Almanya ve Türkiye arasındaki ticaret ve yatırımlar, yakın zamanda yürürlüğe girecek iki düzenlemeden etkilenecek. İlkinde, Türkiye’de meydana gelen insan hakları ihlalleri ve çevreye verilen zarardan Türkiye’de iş yapan Alman şirketleri de sorumlu tutuluyor. Diğeriyse Avrupa Birliği’nin (AB) sınırda karbon vergisi uygulaması.

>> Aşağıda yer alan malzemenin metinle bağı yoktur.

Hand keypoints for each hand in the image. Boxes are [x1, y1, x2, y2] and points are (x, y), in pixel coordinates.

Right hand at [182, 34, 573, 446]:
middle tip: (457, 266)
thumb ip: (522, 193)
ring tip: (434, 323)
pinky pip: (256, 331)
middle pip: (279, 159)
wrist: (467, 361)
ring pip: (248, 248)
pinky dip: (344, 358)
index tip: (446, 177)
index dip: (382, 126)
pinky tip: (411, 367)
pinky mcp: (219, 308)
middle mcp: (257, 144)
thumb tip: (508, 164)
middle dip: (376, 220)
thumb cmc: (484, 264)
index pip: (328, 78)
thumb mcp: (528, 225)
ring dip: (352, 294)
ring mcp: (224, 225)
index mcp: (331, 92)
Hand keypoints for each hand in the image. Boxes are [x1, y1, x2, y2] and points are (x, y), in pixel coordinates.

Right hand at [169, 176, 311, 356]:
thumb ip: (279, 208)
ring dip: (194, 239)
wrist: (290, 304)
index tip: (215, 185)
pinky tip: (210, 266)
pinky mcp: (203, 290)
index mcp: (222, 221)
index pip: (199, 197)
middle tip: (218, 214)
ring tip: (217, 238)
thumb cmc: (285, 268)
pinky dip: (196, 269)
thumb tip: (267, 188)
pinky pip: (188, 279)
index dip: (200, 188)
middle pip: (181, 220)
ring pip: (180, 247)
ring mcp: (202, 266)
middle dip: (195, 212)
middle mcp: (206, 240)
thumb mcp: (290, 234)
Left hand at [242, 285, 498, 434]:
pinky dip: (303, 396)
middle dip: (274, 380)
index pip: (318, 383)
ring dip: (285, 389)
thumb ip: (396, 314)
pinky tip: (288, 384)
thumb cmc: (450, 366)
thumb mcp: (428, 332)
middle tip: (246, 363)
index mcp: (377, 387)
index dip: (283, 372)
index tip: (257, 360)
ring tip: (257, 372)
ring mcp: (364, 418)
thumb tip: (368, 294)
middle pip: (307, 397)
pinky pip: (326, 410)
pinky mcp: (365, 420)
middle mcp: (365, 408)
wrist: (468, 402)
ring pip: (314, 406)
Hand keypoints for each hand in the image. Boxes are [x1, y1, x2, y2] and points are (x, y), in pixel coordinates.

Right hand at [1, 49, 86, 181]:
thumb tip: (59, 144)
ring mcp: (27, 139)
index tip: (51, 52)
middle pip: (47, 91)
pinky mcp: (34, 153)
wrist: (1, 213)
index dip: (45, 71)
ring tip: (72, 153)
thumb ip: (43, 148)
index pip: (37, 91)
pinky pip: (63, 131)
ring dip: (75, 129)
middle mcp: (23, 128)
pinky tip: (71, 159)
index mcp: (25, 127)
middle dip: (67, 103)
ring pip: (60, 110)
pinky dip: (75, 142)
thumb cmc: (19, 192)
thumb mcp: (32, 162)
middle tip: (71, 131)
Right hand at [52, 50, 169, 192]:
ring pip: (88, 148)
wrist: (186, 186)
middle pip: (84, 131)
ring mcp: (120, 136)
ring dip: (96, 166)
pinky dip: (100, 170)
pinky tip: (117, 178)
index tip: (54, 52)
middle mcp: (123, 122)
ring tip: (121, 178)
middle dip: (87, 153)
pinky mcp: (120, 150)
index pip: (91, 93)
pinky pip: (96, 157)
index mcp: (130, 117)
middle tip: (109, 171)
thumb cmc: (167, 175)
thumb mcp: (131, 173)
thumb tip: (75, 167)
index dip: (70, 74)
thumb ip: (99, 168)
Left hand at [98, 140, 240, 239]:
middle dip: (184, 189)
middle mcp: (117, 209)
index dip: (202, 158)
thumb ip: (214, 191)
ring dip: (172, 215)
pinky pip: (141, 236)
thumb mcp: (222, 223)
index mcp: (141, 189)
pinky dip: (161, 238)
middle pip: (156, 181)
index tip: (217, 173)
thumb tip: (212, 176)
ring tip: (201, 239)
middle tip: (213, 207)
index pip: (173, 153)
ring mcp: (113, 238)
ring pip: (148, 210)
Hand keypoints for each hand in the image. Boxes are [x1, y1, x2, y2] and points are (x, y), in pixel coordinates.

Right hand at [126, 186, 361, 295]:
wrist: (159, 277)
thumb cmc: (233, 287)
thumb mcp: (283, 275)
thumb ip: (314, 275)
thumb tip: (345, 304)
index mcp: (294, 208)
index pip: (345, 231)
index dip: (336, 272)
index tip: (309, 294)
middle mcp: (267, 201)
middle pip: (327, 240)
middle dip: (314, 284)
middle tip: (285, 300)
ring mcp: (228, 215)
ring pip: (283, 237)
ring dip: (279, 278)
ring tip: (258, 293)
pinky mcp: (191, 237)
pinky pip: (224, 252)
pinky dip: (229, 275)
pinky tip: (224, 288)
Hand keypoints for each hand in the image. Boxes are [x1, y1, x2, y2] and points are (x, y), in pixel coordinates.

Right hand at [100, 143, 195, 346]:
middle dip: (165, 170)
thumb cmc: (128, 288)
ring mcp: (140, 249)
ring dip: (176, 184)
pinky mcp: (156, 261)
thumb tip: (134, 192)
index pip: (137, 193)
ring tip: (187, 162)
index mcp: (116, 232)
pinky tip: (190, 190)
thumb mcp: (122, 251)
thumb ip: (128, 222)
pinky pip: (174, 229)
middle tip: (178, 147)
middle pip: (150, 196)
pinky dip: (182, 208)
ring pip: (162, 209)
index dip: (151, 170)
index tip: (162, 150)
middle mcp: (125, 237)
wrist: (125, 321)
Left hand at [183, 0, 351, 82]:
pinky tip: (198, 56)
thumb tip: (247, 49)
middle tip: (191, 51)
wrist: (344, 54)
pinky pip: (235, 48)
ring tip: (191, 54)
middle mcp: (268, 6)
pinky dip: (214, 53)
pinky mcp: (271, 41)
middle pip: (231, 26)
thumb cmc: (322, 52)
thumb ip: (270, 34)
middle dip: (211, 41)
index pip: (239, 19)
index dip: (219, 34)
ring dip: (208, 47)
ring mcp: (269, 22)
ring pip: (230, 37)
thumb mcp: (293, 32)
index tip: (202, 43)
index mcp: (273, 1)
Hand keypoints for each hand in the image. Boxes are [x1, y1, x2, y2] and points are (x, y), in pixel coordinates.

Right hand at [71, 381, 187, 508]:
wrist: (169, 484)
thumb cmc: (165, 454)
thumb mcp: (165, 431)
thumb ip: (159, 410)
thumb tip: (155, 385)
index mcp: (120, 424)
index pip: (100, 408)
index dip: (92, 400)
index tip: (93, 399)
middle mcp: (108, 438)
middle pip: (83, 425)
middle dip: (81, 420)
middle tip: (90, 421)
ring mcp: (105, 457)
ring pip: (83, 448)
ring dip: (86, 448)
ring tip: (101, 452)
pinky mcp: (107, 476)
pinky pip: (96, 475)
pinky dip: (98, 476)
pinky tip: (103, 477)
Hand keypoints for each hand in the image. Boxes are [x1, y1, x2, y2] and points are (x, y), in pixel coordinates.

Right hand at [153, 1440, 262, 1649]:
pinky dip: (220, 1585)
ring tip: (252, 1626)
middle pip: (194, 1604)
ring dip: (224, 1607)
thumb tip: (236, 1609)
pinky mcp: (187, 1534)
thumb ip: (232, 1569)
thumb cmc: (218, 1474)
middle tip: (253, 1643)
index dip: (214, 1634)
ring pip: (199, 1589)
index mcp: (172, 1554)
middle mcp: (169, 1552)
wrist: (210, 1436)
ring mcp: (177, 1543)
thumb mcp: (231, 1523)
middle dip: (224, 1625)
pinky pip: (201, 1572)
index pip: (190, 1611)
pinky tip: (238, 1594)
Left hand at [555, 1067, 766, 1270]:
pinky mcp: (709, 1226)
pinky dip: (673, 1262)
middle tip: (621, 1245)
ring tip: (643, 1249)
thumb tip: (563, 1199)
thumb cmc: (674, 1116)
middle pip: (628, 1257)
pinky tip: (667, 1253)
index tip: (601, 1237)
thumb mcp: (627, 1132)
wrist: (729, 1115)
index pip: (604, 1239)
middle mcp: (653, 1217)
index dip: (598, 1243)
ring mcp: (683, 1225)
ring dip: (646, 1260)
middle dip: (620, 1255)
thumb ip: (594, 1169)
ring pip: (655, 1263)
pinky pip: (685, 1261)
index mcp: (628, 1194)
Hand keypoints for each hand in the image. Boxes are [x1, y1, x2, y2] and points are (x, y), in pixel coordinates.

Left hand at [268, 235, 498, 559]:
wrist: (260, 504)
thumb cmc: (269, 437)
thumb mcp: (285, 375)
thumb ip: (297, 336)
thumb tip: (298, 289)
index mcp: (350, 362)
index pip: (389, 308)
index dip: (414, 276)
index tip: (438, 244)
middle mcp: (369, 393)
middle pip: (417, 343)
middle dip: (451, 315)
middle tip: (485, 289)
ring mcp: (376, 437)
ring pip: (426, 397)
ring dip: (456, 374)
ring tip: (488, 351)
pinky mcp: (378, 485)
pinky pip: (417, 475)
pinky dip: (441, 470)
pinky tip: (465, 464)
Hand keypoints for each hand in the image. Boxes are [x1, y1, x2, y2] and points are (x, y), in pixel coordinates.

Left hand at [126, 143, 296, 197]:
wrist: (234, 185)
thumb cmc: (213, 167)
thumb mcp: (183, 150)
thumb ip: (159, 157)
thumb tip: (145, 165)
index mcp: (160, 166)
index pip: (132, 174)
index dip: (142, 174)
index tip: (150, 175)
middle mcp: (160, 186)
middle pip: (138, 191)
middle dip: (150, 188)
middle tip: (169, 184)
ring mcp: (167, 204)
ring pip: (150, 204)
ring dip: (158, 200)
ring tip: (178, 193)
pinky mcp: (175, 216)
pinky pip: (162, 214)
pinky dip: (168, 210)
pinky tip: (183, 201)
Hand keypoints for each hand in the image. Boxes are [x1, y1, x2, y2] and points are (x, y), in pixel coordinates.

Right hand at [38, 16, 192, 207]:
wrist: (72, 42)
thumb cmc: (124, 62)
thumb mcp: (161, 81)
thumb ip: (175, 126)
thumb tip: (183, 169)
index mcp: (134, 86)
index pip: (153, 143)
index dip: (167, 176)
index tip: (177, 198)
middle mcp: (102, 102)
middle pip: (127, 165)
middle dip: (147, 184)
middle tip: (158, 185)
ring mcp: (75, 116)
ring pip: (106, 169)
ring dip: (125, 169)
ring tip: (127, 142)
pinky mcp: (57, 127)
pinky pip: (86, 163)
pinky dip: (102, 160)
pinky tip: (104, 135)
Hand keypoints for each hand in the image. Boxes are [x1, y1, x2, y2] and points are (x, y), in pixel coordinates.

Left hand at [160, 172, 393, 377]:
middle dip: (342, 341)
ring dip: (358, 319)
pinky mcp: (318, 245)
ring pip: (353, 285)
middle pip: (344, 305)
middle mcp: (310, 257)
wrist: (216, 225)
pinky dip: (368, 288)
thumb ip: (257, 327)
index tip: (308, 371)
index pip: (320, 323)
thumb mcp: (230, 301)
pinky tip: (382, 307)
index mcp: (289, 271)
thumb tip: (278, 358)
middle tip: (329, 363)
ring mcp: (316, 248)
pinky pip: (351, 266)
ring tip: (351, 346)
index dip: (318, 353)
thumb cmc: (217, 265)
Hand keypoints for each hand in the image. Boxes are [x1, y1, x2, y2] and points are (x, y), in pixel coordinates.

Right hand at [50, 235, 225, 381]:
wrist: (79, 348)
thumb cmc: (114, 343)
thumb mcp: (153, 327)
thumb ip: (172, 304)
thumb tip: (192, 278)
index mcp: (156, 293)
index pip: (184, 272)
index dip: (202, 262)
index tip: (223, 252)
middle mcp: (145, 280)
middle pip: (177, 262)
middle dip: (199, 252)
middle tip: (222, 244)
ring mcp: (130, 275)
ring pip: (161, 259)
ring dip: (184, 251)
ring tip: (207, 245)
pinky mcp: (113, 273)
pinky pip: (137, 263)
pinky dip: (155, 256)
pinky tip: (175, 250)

Almanya ve Türkiye, birbirlerinin önemli ticaret ortaklarından. İki ülkenin, bu ortaklığına yeni yılda da devam etmesi bekleniyor. Buna rağmen, Almanya’da ve Avrupa Birliği’nde yürürlüğe girecek iki düzenleme, ticari ilişkileri olumsuz etkileyebilir.
DW Türkçe’den Değer Akal’ın aktardığına göre bu düzenlemelerden ilki, Almanya’da 1 Ocak’ta yürürlüğe girecek ‘Alman Tedarik Zincirlerinde Durum Tespiti Yasası.’ Düzenleme, Alman şirketlerini, Türkiye gibi tedarik zincirlerinde yer alan ülkelerdeki insan hakları ihlalleri ve çevreye verilen zarar gibi durumlardan sorumlu hale getiriyor. Bu nedenlerden dolayı Alman şirketlerine dava açılabilecek. Davalarla uğraşmak istemeyen şirketlerse Türkiye’ye yönelik yatırımlarını gözden geçirmek durumunda kalacak.
Diğer bir düzenlemeyse AB’nin tamamında 1 Ekim 2023’te yürürlüğe girecek ‘Sınırda Karbon Vergisi Uygulaması.’ Bu, sanayi ihracatının yarısı AB’ye yapan Türkiye’nin belirli kollardan pazar kaybetmesine sebep olabilir.
Habere göre Alman iş dünyasının gelecek yıl için Türkiye’yle ekonomik ilişkilere bakışı olumsuz.
Avrupalı yatırımcılar güvenmiyor
Almanya Başbakanı Olaf Scholz’un partisi SPD’ye yakınlığıyla bilinen Friedrich Ebert Vakfı (FES) Türkiye Temsilcisi Henrik Meyer’se, Türkiye’nin sanayi altyapısı ve genç nüfusuyla avantajlı bir konumda olduğunu ama Avrupalı yatırımcıların Türkiye’deki siyasi iktidara güven duymadığını söyledi.
Meyer, şunları dedi: “Türkiye müthiş sanayi altyapısı, eğitimli ve genç nüfusuyla aslında çok avantajlı bir konuma sahip. Ama anketlere göre, Avrupalı yatırımcılar Türkiye’deki siyasi istikrara çok güven duymuyor, çok yüksek enflasyon nedeniyle de geleceğe yönelik planlama yapamadıklarına işaret ediyorlar. Şayet Türkiye’de makroekonomik ve ekonomik istikrar tesis edilebilirse işte o zaman Türkiye bu küresel dönüşümden devasa boyutta fayda sağlayabilecek, Avrupa ekonomisi için önemi daha da artacak, şu anda olduğundan çok daha fazla Avrupa ekonomisine entegre olabilecek. Tek yapılması gereken istikrarın ve güvenin tesis edilmesidir.”